Van Hove's way is to let metaphor fall where it may and drive the rest
"over the top." Hedda is explosive most of the time. She pounds the stage as she
walks; she may throw away a line or two in a nearly inaudible voice, but she yells most of
them. Hedda is in a fury. (Intentionally or not, her aggressiveness even is suggested by
the tattoos around each ankle and on her upper arms. Were they painted on for the
production?) An odd business with those cut flowers makes violence almost palpable. She
pulls them out of their pots and nails them to the walls with resounding bangs of a big
staple gun. She's "stamping" out signs of life? consistent with shutting out the
sunlight before a word in the play is spoken? She is decorating? objectifying things of
beauty? Remaining flowers strewn about turn the stage into a mess.

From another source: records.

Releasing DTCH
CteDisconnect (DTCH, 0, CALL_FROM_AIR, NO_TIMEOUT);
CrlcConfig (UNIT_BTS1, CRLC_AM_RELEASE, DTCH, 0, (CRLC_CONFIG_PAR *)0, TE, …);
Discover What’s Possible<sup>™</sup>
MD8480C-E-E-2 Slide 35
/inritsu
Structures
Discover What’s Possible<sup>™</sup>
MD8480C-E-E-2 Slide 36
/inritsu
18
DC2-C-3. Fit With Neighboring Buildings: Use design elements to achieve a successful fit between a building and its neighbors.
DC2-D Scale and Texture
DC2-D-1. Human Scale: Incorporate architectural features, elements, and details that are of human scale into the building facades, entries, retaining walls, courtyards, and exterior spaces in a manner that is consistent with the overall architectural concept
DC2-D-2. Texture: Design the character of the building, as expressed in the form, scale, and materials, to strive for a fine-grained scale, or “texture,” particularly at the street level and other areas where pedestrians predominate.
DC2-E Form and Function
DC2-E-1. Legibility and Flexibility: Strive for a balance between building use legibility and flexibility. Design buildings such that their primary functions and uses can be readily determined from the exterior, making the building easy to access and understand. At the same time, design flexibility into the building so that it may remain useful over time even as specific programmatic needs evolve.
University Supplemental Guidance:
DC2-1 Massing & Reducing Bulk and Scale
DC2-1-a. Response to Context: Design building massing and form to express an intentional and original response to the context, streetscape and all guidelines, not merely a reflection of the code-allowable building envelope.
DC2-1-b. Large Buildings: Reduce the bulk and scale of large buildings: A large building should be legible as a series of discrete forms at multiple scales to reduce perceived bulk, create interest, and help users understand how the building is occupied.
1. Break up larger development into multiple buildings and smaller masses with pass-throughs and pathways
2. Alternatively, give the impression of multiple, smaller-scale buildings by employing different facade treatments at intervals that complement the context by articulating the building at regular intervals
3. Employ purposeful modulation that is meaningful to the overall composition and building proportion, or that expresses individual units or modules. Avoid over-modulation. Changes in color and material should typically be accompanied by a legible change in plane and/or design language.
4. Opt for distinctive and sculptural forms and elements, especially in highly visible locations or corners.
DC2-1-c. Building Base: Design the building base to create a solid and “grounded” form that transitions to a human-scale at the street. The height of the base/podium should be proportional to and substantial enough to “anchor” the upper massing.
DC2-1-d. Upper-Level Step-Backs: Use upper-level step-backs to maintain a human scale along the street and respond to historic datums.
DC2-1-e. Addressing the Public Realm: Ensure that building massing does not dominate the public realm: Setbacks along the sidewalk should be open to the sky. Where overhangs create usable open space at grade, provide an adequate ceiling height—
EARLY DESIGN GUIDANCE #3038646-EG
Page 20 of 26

For sheer violence, however, nothing tops Brack's assault on Hedda when
she rejects him. Blocking her screams with his hands over her mouth, he backs her
physically to a wall and bangs her head against it over and again. Then he throws her on
the ground and straddles her. Lovborg gets to act out too. When he arrives, at one point,
at the darkened house, he physically hauls the servant to break in the locked doors. Thea
Elvstead also gets a chance to explode at Lovborg when she discovers his attention has
wandered. All this is lively, noisy, physical action and a new take on Ibsen's drama,
though without the poetry or nuance. There is even a streak of something like perversity
at work here, for Ibsen's Hedda Gabler pivots on the penalties of social decorum. Far from
expressing her emotions, Hedda suffers them with discipline and restraint; they build up
steam and finally break out. On that score, Ibsen taught Freud a few things.
The acting is uniformly fine, if you discount the shouting. Elizabeth
Marvel, however, is a pure gift to theater. She and director van Hove teamed up in 1999 on
their reputedly explosive production of A Streetcar Named Desire. The company
renders van Hove's point of view admirably, that is, what he calls his "exploratory
irreverence" toward a "masterpiece." The set is functional; the costumes
not too ugly, except for Thea's, a hideous maroon blouse and black skirt. With her blonde
hair piled up fetchingly, she resembles a pouty blonde slut. The rest look like pleasant
enough people until they begin to act and blow the lid off a great play.